Self-consistent solutions for ${\Delta }_{\mathbf{r}}$ ($\text{a}$) and supercurrent $J_{\mathbf{r}{\mathbf{r}}^{\prime }}$ ($\text{b}$). Parameter values are $L_x=120$, $L_y=8$, $B=1.25$, $t=1$, $t_{\perp }=0.5$, $\mu =-2$, $\lambda =2$, $g=5$. Open and periodical boundary conditions are used along the $x$ direction (vertical) and $y$ direction (horizontal), respectively. Only the first ten sites from the upper edge are plotted. The distributions of ${\Delta }_{\mathbf{r}}$ and $J_{\mathbf{r}{\mathbf{r}}^{\prime }}$ are reflection symmetric with respect to the center line of the system. ($\text{a}$) The direction and length of each arrow represent the phase and amplitude of ${\Delta }_{\mathbf{r}}$ on site $\mathbf{r}$. Its distribution is nearly uniform in the bulk but exhibits spatial variations near the edge. ($\text{b}$) Each arrow represents $J_{\mathbf{r}{\mathbf{r}}^{\prime }}$ on bond $\mathbf{r}{\mathbf{r}}^{\prime }$, which is prominent near the edge but vanishes in the bulk.

Figure 4

Self-consistent solutions for coupled chains with varying $B$ field.
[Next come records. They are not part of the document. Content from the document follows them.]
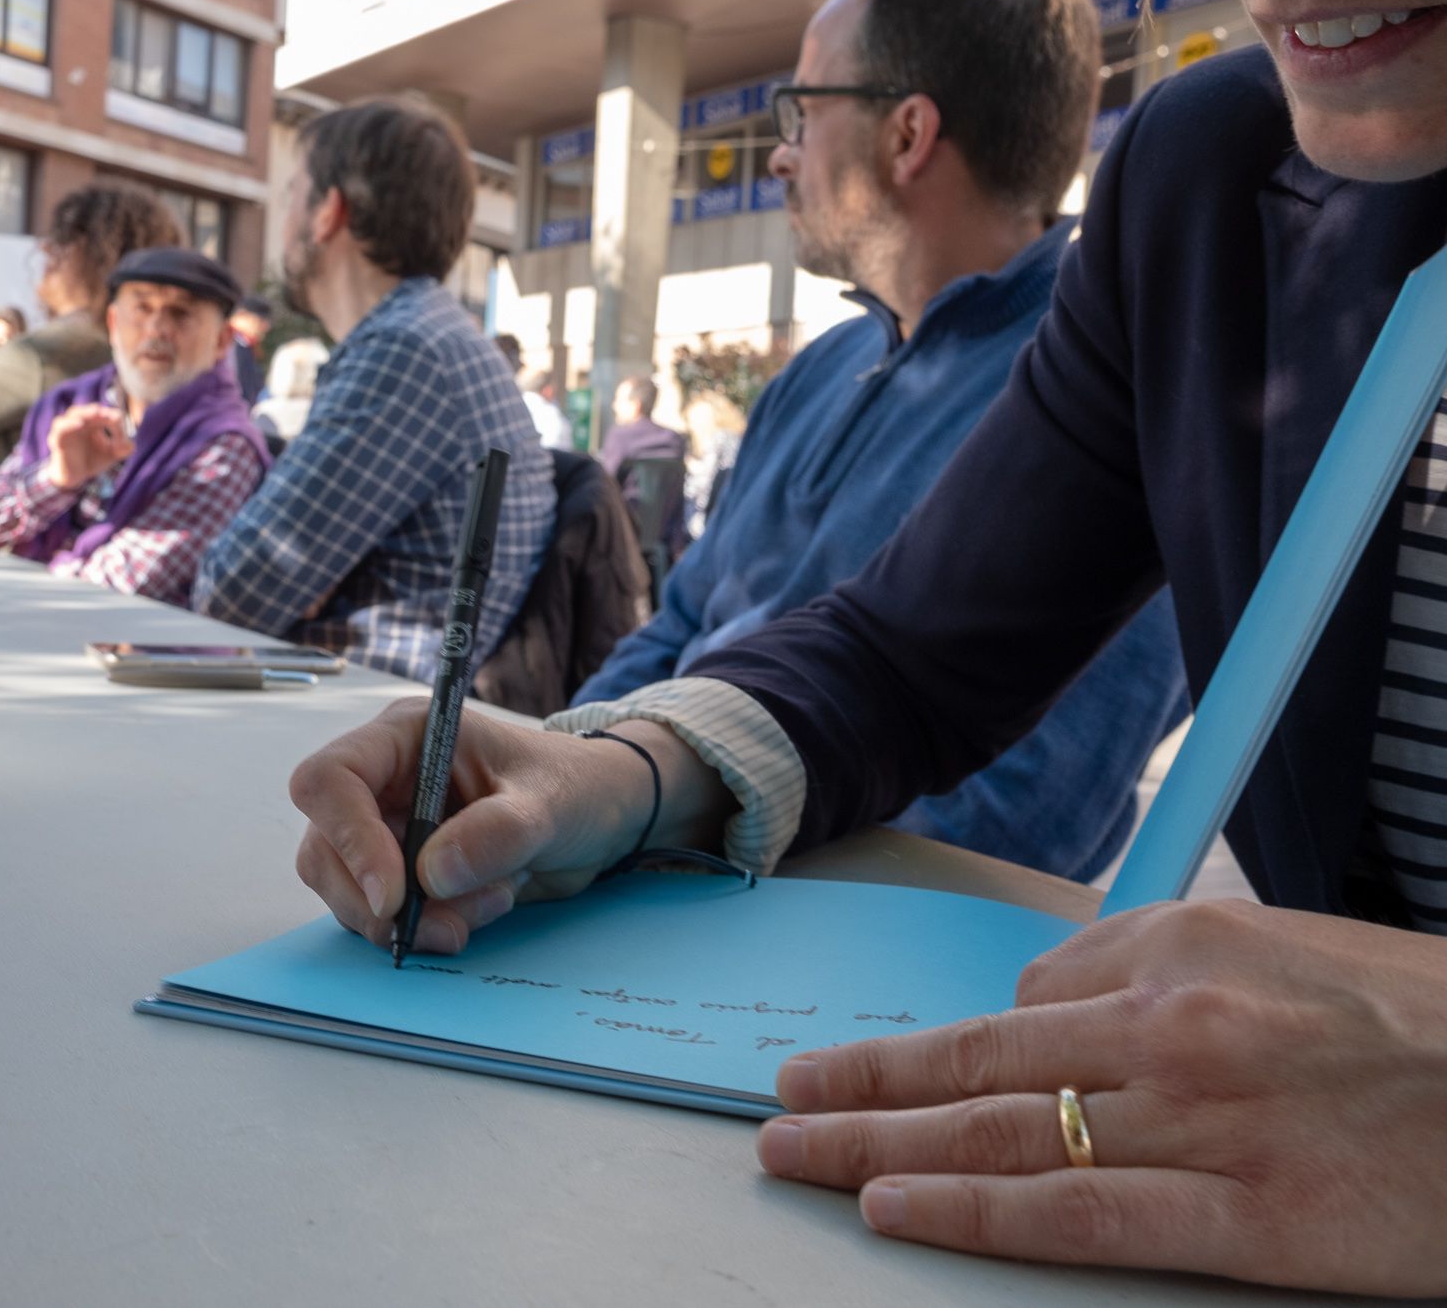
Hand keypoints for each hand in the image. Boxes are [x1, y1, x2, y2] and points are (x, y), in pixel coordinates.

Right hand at [45, 405, 133, 489]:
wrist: (75, 477)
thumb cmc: (93, 460)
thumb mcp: (112, 454)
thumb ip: (123, 449)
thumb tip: (130, 445)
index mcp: (93, 422)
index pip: (104, 414)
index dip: (113, 418)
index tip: (121, 425)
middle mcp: (80, 421)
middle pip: (87, 409)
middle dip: (98, 410)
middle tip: (108, 412)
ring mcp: (68, 429)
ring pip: (73, 413)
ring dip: (85, 412)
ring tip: (96, 412)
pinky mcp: (58, 440)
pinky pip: (60, 429)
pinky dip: (68, 424)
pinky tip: (79, 424)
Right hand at [289, 703, 711, 954]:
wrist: (602, 818)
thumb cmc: (575, 788)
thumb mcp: (547, 806)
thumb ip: (495, 834)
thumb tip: (430, 876)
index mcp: (404, 738)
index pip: (329, 779)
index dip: (347, 838)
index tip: (394, 895)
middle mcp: (383, 781)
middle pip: (325, 847)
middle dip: (377, 900)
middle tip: (445, 928)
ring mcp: (388, 829)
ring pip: (348, 889)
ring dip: (411, 920)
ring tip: (488, 905)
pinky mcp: (402, 872)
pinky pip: (383, 914)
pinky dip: (427, 928)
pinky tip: (483, 908)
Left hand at [756, 898, 1446, 1296]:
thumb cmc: (1419, 1023)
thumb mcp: (1282, 951)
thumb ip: (1156, 968)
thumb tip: (1045, 1007)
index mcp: (1182, 948)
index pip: (1024, 1000)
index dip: (948, 1048)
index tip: (884, 1072)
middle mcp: (1174, 1025)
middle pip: (977, 1060)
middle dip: (863, 1083)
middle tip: (781, 1104)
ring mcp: (1205, 1122)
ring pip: (1003, 1132)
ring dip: (881, 1144)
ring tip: (799, 1156)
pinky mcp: (1251, 1217)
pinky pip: (1080, 1214)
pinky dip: (975, 1210)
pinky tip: (899, 1208)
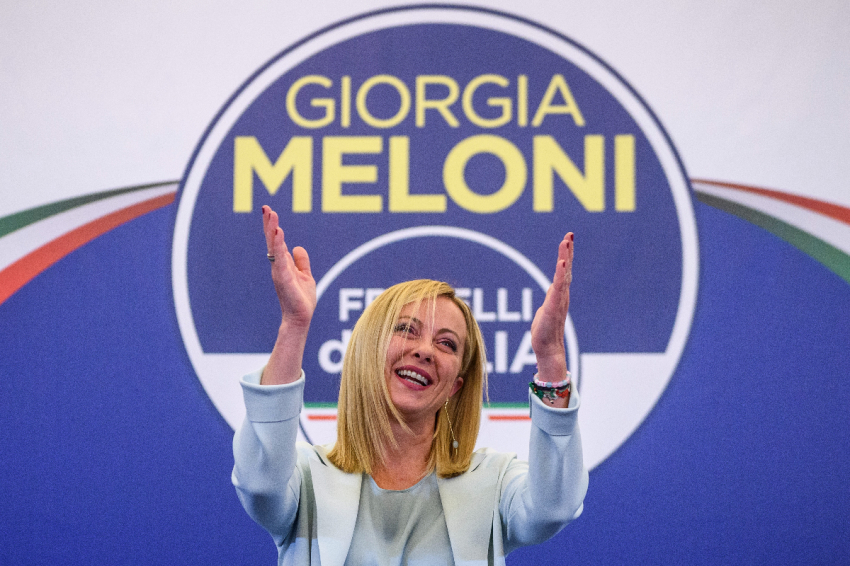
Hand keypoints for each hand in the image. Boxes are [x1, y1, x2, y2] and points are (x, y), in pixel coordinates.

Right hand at [263, 205, 316, 330]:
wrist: (301, 318)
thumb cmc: (301, 300)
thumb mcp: (305, 276)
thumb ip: (302, 262)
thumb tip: (298, 247)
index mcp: (283, 264)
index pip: (276, 241)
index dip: (272, 226)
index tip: (269, 211)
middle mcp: (278, 265)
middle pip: (272, 240)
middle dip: (269, 224)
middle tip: (266, 208)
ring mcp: (279, 270)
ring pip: (274, 246)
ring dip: (272, 230)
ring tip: (271, 214)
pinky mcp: (283, 277)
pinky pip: (279, 258)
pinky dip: (278, 244)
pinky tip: (279, 232)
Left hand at [530, 233, 573, 373]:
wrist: (547, 348)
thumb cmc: (545, 330)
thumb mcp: (546, 308)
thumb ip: (550, 297)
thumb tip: (552, 290)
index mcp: (559, 293)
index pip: (563, 270)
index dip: (565, 254)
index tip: (567, 239)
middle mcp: (562, 294)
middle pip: (566, 268)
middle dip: (568, 251)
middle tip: (569, 234)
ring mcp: (559, 299)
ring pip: (563, 275)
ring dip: (564, 258)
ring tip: (566, 243)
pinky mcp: (554, 306)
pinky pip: (558, 288)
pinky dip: (561, 275)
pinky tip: (562, 264)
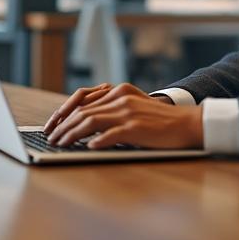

Open and periodical boundary conditions are used along the $x$ and $y$ directions, respectively. Parameters are $L_x=120$, $L_y=8$, $t=1$, $t_{\perp }=0.5$, $\mu =-2$, $\lambda =2$, and $g=5$. In both ($\text{a}$) and ($\text{b}$), the bulk gapless phase is marked as the shaded region, which separates the topologically trivial (on its left) and nontrivial (on its right) gapped phases. ($\text{a}$) The bulk pairing ${\Delta }_{\mathrm{bulk}}$ and the characteristic edge current magnitude $J_{\max }$ extracted as the maximal current in the system. ($\text{b}$) The energy spectra close to $E=0$. The inset of ($\text{b}$) is for the case of $L_y=7$. TR symmetry is spontaneously broken between the two dashed red lines as evidenced by $J_{\max }\ne 0$. Please note that at large values of $B$, the edge current vanishes, which is an artifact due to the finite length of $L_x$. The decaying lengths of edge Majorana modes are on the order of the superconducting coherence length which is long due to the suppression of the pairing gap. As a result, Majorana modes on opposite edges can hybridize and are gapped out without breaking TR symmetry.